ETFs Continue Popping Up in Insurance General Accounts

It’s a topic recently highlighted in this space, but one that’s worth mentioning again: Insurance companies continue embracing exchange traded funds in general accounts.

Recent data from S&P Dow Jones Indices confirms insurance providers again upped ETF exposure in 2021, marking the 18th consecutive year in which they’ve done that. Traditionally, insurance carriers allocate the bulk of their investment portfolios to fixed income instruments. That makes sense because the companies need to be ultra-prudent while generating reliable income.

However, insurance companies can and do hold equities, but rather than engage in active stock-picking, they turn to ETFs for the bulk of their equity allocations. Add to that, insurance carriers are increasing hospitable to fixed income ETFs, even as interest rates rise.

Bottom line: Insurance companies are a legitimate, growing frontier of institutional ETF adoption and there’s plenty more growth to be had on this front.

What the Survey Says

Raghu Ramachandran, head of insurance asset channel at S&P Dow Jones Indices, points out that last year, insurance companies shifted to fixed income ETFs while their assets in ETFs remained sticky.

“Indeed, in 2021, insurance companies added to Fixed Income ETFs while removing funds from Equity ETFs. In our seventh annual study of ETF usage in U.S. insurance general accounts, we also analyzed the trading of ETFs by insurance companies,” he wrote. “On average, insurance companies traded twice as many ETFs during the year as they held at the beginning of the year. Overall, 2021 trade volume was relatively flat compared with 2020. This was primarily because intra-year turnover declined by 24%.”

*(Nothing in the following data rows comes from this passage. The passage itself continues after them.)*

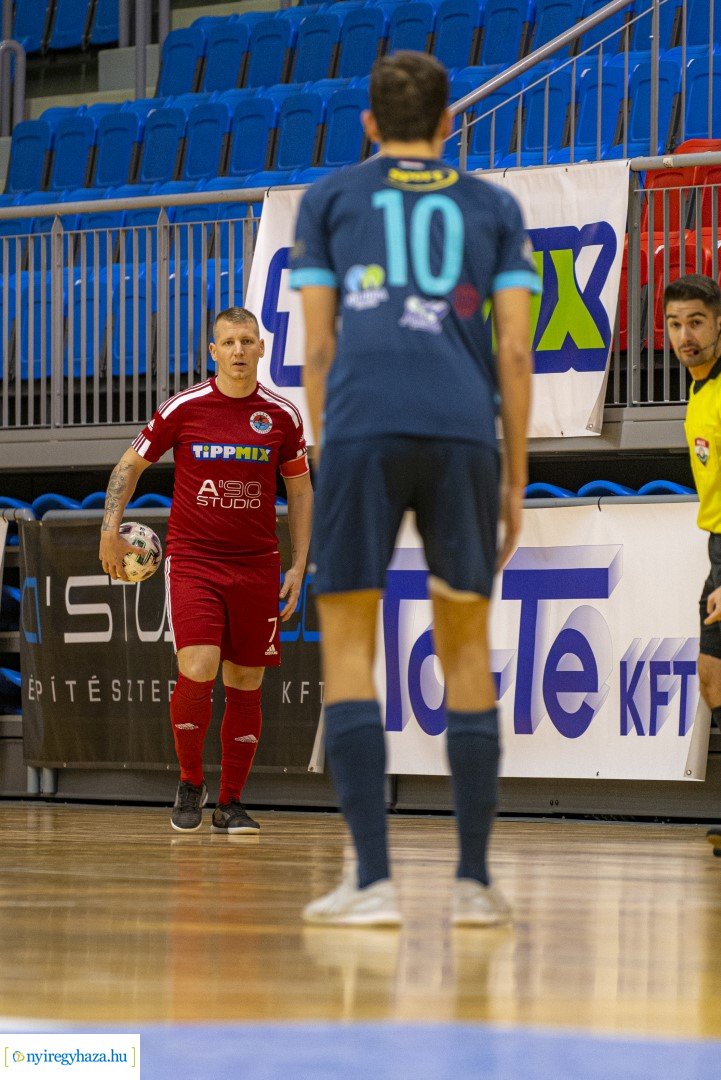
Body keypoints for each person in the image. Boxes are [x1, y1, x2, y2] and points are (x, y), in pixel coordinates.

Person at [290, 51, 540, 925]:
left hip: (360, 429)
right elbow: (514, 352)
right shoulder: (496, 207)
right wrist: (513, 475)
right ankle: (473, 883)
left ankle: (372, 882)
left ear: (368, 125)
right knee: (467, 649)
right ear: (447, 124)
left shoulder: (326, 201)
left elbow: (317, 350)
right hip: (465, 433)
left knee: (350, 649)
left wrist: (331, 448)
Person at [99, 307, 313, 835]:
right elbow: (130, 464)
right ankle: (191, 782)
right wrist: (110, 529)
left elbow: (301, 491)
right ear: (212, 352)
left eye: (247, 341)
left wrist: (300, 564)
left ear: (262, 349)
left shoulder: (282, 416)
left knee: (246, 679)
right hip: (194, 560)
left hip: (258, 566)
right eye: (228, 342)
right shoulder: (185, 407)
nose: (238, 351)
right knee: (198, 664)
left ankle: (231, 803)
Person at [665, 274, 721, 858]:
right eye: (676, 323)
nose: (685, 335)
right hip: (717, 547)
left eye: (697, 322)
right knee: (711, 679)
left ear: (719, 322)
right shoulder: (699, 389)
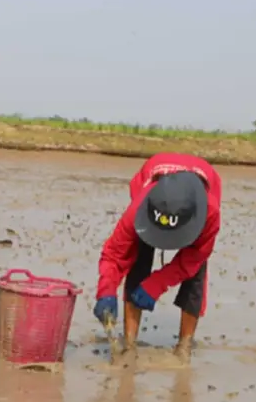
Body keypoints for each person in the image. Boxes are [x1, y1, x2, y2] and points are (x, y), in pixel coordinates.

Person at [92, 153, 222, 363]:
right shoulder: (137, 210)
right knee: (138, 259)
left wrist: (156, 284)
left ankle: (184, 346)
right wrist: (106, 291)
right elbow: (114, 254)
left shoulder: (210, 212)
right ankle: (130, 344)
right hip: (151, 196)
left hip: (199, 206)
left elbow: (195, 256)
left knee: (196, 273)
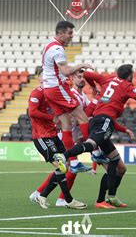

As noted above, there’s plenty of room for insurance providers to increase exposure to ETFs because compared to other institutional players, carriers are lightly allocated to ETFs.

“As of year-end 2021, U.S. insurance companies invested USD 45.4 billion in ETFs. This represented only a fraction of the USD 7.2 trillion in U.S. ETF AUM and an even smaller portion of the USD 7.8 trillion in invested assets of U.S. insurance companies,” adds Ramachandran.

It’d be reasonable to assume that insurance companies allocate capital to relatively boring ETFs, such as aggregate and municipal bond strategies on the fixed income side and basic beta/plain vanilla/broad market fare on the equity side. Interestingly, data suggest there is some “flair” in insurance companies’ ETF selections because, last year, carriers, invested in more than 20% of the overall domestic ETF universe.

“In 2021, insurance companies invested in 568 different ETFs. The number of companies investing in ETFs increased to 674 and the percentage of companies investing in ETFs increased to 38%,” says Ramachandran.

He doesn’t go into specifics, but at almost 570 ETFs, it’s not a stretch to assume insurance companies are embracing corporate bond ETFs in some form and, on the equity side, potentially sector and industry funds, among other nuanced strategies.

Broad-Based Enthusiasm

Adding to the buoyant growth outlook for ETF adoption in the insurance industry is the point that usage is brisk across the industry – health, life and property and casualty.

“All three types of insurance companies grew their ETF assets in 2021. After a growth spurt in 2020, Life companies only grew their ETF holdings by 13% in 2021; P&C companies, meanwhile, grew at 17%,” according to Ramachandran.

Not surprisingly, large and mega insurers control the bulk of ETF assets in the industry, but mid-sized and smaller providers are joining the party, too.